(Entries of boxed elements)

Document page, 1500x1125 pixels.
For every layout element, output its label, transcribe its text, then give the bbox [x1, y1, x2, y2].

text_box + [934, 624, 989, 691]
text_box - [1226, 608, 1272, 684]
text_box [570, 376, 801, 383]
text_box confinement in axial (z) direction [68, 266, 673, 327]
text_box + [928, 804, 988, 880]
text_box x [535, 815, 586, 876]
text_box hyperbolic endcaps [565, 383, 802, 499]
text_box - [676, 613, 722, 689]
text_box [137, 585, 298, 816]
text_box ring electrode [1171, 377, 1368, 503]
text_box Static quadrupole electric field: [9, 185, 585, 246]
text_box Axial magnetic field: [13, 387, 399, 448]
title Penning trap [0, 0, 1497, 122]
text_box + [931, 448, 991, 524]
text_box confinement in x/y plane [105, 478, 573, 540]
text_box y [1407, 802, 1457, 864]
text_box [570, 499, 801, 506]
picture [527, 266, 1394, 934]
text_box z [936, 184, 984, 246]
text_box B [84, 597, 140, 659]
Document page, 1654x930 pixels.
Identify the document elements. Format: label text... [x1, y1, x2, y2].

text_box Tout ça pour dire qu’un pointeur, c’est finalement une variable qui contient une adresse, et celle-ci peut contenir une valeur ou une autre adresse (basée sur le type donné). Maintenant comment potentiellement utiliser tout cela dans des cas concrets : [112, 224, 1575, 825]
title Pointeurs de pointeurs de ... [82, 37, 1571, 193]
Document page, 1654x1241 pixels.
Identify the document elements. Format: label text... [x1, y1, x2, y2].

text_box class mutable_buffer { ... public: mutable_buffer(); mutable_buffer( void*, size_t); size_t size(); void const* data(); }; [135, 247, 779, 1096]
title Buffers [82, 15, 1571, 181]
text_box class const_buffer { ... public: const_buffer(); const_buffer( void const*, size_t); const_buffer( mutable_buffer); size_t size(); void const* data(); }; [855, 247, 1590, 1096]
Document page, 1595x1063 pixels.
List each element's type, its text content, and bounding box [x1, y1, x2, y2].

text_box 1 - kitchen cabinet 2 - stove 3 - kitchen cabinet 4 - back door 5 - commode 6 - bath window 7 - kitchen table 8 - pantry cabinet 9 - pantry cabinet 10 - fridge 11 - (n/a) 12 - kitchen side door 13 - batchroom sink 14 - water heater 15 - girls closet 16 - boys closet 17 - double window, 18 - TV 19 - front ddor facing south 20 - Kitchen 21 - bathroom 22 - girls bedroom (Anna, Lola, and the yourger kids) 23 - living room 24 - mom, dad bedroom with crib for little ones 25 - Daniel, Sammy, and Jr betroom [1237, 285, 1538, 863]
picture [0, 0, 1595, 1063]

● Direction:
Report every line of the material above that contains the string "page", matching case exactly.

● Answer to the problem:
Document page, 1500x1125 pixels.
Document page, 1654x930 pixels.
Document page, 1654x1241 pixels.
Document page, 1595x1063 pixels.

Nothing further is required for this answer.